Le "89", une oeuvre d'art construite entre 1968 et 1970 conçue par le cabinet parisien Andrault et Parat (Photo Pierre Joly et Véra Cardot - 1970)

 

250 salariés du conseil départemental vont occuper les locaux sur trois niveaux. Depuis jeudi, le personnel du service de gestion des finances ont emmenagé et sont encore au milieu des cartons dans des bureaux lumineux et fonctionnels qu'ils disent appprécier (DR)

 

 

On l'a sous les yeux au quotidien.

On passe devant ou derrière sans prêter attention. Et pourtant on ne le remarque pas vraiment. Il est entré dans le paysage urbain des Hauts d'Auxerre. Banalisé. Démonétisé. Abandonné. Par le Crédit Agricole de l'Yonne. La banque verte qui en ces lieux fit le krach bancaire le plus gros de l'hexagone, avant celui du Lyonnais : 1 milliard et demi volatilisés. Le système de solidarité inter-caisses régionales permit d'éviter la liquidation.

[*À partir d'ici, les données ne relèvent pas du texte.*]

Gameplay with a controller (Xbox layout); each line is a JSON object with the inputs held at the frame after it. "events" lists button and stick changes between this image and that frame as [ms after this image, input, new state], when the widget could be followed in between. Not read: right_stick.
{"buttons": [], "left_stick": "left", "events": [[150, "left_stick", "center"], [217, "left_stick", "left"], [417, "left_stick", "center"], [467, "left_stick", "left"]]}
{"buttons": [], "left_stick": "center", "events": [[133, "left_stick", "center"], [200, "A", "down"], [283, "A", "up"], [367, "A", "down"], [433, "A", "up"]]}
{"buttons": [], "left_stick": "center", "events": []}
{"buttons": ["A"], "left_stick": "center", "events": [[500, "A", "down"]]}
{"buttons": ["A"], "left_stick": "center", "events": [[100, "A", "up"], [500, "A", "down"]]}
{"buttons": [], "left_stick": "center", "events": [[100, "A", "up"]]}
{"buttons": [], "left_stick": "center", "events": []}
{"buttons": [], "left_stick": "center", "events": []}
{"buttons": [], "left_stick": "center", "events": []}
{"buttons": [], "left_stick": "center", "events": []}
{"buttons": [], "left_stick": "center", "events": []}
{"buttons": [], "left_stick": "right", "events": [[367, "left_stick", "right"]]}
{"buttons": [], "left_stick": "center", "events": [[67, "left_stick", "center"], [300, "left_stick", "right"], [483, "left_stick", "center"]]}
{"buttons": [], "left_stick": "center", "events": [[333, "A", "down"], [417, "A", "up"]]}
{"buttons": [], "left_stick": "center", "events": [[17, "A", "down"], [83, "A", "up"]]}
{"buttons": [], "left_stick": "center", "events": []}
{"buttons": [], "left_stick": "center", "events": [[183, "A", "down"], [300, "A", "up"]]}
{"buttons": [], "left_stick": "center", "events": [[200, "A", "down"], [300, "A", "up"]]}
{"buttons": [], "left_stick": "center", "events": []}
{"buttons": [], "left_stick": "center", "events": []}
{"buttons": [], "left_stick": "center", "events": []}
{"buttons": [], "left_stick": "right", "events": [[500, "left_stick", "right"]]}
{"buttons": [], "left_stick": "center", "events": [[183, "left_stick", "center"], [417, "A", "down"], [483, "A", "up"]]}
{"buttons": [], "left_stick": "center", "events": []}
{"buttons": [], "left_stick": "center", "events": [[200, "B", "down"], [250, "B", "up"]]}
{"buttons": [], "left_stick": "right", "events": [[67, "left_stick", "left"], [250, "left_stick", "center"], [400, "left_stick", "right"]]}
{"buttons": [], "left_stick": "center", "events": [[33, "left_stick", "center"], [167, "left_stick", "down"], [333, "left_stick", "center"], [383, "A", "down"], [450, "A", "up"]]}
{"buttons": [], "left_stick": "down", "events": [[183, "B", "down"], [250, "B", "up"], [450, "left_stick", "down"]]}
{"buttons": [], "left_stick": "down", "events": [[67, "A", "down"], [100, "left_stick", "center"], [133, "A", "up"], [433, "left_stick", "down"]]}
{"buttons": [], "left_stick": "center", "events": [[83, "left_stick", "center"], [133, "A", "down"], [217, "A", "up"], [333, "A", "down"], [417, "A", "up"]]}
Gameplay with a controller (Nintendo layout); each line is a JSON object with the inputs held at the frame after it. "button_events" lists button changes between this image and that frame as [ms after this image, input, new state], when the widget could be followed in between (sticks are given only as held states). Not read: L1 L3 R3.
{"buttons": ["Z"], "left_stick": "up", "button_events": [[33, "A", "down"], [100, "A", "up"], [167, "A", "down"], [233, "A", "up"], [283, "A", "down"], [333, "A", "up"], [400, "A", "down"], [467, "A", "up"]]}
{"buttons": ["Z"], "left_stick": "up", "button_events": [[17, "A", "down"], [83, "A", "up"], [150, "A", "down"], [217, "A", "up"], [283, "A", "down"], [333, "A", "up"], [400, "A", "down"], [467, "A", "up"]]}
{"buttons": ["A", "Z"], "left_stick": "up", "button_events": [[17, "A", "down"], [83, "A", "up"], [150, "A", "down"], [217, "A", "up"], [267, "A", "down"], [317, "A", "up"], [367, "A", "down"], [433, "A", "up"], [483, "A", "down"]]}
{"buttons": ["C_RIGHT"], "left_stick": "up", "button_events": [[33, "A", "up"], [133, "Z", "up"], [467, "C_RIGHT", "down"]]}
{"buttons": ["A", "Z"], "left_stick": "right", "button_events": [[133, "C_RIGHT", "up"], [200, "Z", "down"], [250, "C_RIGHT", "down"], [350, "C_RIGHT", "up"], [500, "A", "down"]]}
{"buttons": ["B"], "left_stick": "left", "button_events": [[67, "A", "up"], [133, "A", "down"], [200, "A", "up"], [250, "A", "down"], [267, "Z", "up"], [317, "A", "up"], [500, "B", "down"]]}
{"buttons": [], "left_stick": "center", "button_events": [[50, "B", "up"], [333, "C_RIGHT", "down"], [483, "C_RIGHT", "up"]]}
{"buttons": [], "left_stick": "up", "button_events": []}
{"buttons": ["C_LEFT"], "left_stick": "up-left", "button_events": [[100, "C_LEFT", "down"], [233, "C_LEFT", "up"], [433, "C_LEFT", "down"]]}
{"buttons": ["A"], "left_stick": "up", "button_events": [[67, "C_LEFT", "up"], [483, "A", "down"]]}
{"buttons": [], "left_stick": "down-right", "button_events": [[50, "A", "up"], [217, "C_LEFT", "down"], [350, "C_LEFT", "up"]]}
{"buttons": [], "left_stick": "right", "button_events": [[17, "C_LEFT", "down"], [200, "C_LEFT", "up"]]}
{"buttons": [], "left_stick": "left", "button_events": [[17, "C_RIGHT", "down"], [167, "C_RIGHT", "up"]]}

C'était au début des années 90 du temps où Henri Nallet était député maire de Tonnerre et où Patrice Bourbier était à la barre. Le directeur général de la Caisse du Crédit agricole de l'Yonne jusqu'en 1993, a investi dans la banque-industrie et la promotion immobilière en France et en Espagne.

Un maître et un fin stratège, jamais condamné qui a  fait gagner de l'argent au territoire et à des industriels dont un Jovinien qui prit possession du premier groupe mondial de marquage des bêtes, le Néo-Zélandais All Flex grâce à une offre publique d'achat inconditionnelle. À un moment, l'équilibre entre bonnes et mauvaises affaires, s'est rompu et ce fut la fuite en avant dans le gouffre financier au nez et à la barbe des administrateurs paysans de l'Yonne. Qui ne pouvaient  comprendre goutte aux comptes éparpillés entre maison mère et filiales multiples.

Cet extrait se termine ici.